Towery city and branchy between towers;
Cuckoo-echoing, bell-swarmèd, lark charmèd, rook racked, river-rounded;
The dapple-eared lily below thee; that country and town did
Once encounter in, here coped & poisèd powers;
Thou hast a base and brickish skirt there, sours
That neighbour-nature thy grey beauty is grounded
Best in; graceless growth, thou hast confounded
Rural, rural keeping — folk, flocks, and flowers.
Yet ah! this air I gather and I release
He lived on; these weeds and waters, these walls are what
He haunted who of all men most sways my spirits to peace;
Of realty the rarest-veinèd unraveller; a not
Rivalled insight, be rival Italy or Greece;
Who fired France for Mary without spot.
from “Poems of Gerard Manley Hopkins Now First Published” by Gerard Manley Hopkins, Ed. Robert Bridges.
Blessed John Duns Scotus (1266-1308) was one of those remarkable Franciscans – the first of them was our patron, Agnellus of Pisa (1195-1236 – who helped make the early Oxford University into one of the great European centres of learning. Hopkins, the 19th Century Jesuit priest and scholar, admired Scotus, who died on this day in 1308, in Cologne. How European we were in those times!
I came upon this three year old post when raiding the Will Turnstone blog for a picture of snowdrops for Mary Webb yesterday. A walk in the pre-pandemic park which I hope you enjoy!
Recently Mrs T and I were at the southern edge of Manchester, in Didsbury, and walked away from the houses, across the main road, into Fletcher Moss Park. I expected Fletcher Moss to be a wetland, as in Chat Moss and other boggy areas around Manchester, but it is named after Mr Fletcher Moss, who gave his house and estate to the city of Manchester early last century.
The land does slope down to the River Mersey, and the lower areas were too wet for our city shod feet, so my expectations were not altogether dashed.
Before we arrived at the park, we crossed the tramway by this Poppy Bridge, remembering the fallen of the Great War. Nearby children from three local schools have scattered poppy seed, to flower this summer, 100 years since the end of that war. (And flower they did, in profusion.)
After walking through Didsbury Park, well populated by young children and parents off to meet siblings from those three local schools, we came to the edge of Fletcher Moss Park, with its sports fields and fine benches including Rory’s Bench, covered in carved creatures, and a formidable lacrosse player. The game is more popular in these parts than most of England.
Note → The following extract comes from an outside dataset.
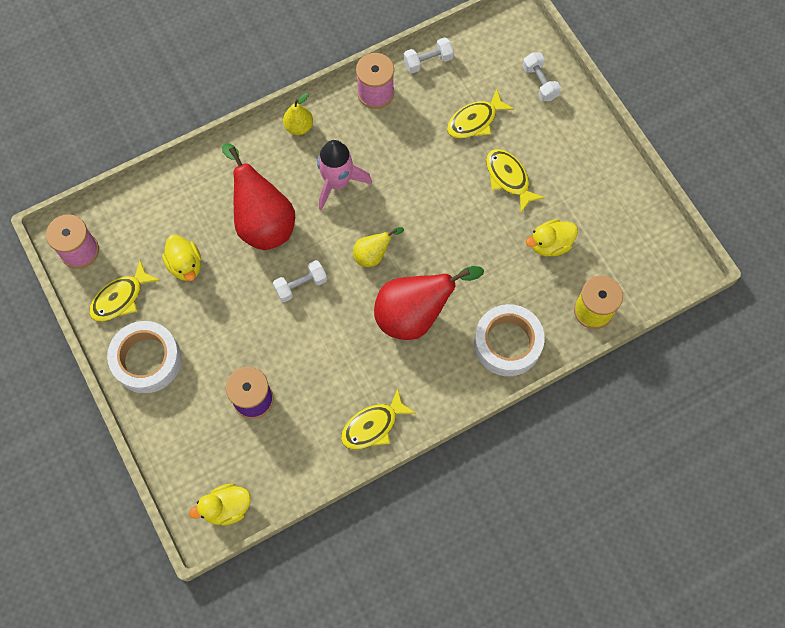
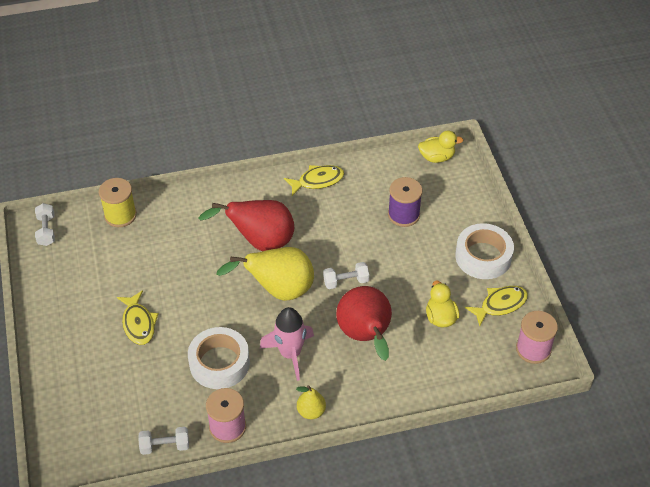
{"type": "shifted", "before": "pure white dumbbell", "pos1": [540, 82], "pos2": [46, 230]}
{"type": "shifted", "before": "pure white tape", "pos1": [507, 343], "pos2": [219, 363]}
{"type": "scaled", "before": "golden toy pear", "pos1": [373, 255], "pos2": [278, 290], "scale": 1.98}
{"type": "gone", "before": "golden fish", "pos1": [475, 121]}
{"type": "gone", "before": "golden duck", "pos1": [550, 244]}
Mr Moss’s garden had been a little neglected in recent times, until a voluntary group was formed to undertake many of the City Council’s responsibilities. We admired the hellebores in the beds near the house, including this one, thriving in the cold.
Also near the house were witch hazel bushes, worth seeing silhouetted against the grey sky as well as in colour on the dark background of walls and branches. This computer cannot share the scent, clean and sharp.
More scent, sweeter this time, at ground level from snowdrops and oxlips, a hybrid between primroses and cowslips.
A little further and we were at a corner of rainforest – well most English people know that if you can see the Pennine Hills from Manchester, it is going to rain; if you can’t see them, it must be raining.
It wasn’t raining yet … and just around the corner a bank of heather – erica – a plant that shuns our alkaline soil in East Kent.
How’s this for early March?
We wandered down to the next level; as I said, it was too muddy for city shoes to approach the river, but there was a clump of young willow ablaze in the afternoon light. I’m told by my colleagues at L’Arche that for weaving and basket making, the golden-green and the dark red not only contrast well when woven together, they have slightly different properties. I must learn more.
And I must come back to Fletcher Moss next time I’m visiting family in Manchester, and see how it looks in other seasons. Many thanks to the volunteers who are helping the City council care for this treasure.
(This post was scheduled before the Mersey flooded much of this area in January 2012.)
An Estonian friend’s news from home: Tallinn is unnaturally quiet, few people on the streets, but the forests and beaches are full of people enjoying unexpectedly not being in town. Let’s hope and pray they stay safe.
No sooner had I written that paragraph than I read that in France, the Prefects of Departements around the coast are closing all the beaches to the public.